Instructions to follow:
Find every line in the data below that contains the string "استفاده", and copy each of those lines. Case counts when matching.

****************

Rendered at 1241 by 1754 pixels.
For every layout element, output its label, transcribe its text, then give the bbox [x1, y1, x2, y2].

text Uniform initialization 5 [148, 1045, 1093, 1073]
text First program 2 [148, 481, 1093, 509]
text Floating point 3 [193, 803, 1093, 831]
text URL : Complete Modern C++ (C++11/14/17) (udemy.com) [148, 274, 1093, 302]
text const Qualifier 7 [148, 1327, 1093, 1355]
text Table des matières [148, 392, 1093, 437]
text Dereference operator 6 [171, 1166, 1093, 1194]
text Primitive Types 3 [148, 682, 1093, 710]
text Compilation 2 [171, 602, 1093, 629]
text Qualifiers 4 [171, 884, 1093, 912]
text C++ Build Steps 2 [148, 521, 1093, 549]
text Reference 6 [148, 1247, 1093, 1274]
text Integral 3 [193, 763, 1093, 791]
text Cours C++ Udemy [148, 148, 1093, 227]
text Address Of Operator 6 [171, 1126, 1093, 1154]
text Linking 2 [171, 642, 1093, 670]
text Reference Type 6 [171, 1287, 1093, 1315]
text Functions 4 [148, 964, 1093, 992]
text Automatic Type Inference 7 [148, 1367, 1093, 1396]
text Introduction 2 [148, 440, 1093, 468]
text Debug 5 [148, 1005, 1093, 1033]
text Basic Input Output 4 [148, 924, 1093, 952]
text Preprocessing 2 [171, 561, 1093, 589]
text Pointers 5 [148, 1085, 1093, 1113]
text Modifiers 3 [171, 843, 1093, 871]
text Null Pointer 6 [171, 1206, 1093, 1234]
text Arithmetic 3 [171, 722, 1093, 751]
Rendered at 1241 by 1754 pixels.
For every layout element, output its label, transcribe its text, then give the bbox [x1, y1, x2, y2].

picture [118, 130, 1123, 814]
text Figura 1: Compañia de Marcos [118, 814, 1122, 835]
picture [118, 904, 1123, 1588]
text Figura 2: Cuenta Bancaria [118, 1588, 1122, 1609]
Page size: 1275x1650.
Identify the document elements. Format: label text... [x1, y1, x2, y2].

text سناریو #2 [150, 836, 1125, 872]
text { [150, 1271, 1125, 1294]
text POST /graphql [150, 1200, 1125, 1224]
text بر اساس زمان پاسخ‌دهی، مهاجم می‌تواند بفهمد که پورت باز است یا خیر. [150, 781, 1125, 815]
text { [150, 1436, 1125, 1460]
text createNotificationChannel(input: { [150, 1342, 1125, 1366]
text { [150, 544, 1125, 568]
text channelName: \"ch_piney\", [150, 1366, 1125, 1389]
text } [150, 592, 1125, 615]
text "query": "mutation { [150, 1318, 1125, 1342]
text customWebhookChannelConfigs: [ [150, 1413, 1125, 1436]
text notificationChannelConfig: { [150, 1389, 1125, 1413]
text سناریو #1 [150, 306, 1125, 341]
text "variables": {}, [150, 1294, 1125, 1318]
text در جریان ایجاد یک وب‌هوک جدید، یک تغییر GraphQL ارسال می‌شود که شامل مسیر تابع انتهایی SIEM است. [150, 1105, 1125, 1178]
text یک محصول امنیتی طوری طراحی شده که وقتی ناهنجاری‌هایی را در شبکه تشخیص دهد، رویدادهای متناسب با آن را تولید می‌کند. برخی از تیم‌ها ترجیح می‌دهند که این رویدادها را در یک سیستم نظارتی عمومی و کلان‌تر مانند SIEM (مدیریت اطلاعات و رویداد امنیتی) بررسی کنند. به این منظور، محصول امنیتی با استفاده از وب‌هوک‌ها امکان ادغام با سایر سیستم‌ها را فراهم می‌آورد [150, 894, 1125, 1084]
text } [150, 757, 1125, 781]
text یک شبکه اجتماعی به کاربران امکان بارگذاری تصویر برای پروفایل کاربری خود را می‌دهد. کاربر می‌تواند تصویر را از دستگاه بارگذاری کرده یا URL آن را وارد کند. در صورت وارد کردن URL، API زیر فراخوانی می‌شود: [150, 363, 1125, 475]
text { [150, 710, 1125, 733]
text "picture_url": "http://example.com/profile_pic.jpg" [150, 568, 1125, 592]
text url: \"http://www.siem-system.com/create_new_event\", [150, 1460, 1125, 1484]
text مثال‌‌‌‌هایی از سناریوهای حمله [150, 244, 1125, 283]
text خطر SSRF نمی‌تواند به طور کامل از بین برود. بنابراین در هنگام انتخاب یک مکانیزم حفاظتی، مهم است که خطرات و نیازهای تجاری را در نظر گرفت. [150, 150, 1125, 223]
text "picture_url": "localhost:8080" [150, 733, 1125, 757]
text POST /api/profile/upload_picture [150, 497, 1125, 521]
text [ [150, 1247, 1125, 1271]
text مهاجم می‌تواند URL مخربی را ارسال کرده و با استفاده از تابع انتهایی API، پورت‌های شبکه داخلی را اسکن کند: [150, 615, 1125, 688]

****************

The completed task:
text یک محصول امنیتی طوری طراحی شده که وقتی ناهنجاری‌هایی را در شبکه تشخیص دهد، رویدادهای متناسب با آن را تولید می‌کند. برخی از تیم‌ها ترجیح می‌دهند که این رویدادها را در یک سیستم نظارتی عمومی و کلان‌تر مانند SIEM (مدیریت اطلاعات و رویداد امنیتی) بررسی کنند. به این منظور، محصول امنیتی با استفاده از وب‌هوک‌ها امکان ادغام با سایر سیستم‌ها را فراهم می‌آورد [150, 894, 1125, 1084]
text مهاجم می‌تواند URL مخربی را ارسال کرده و با استفاده از تابع انتهایی API، پورت‌های شبکه داخلی را اسکن کند: [150, 615, 1125, 688]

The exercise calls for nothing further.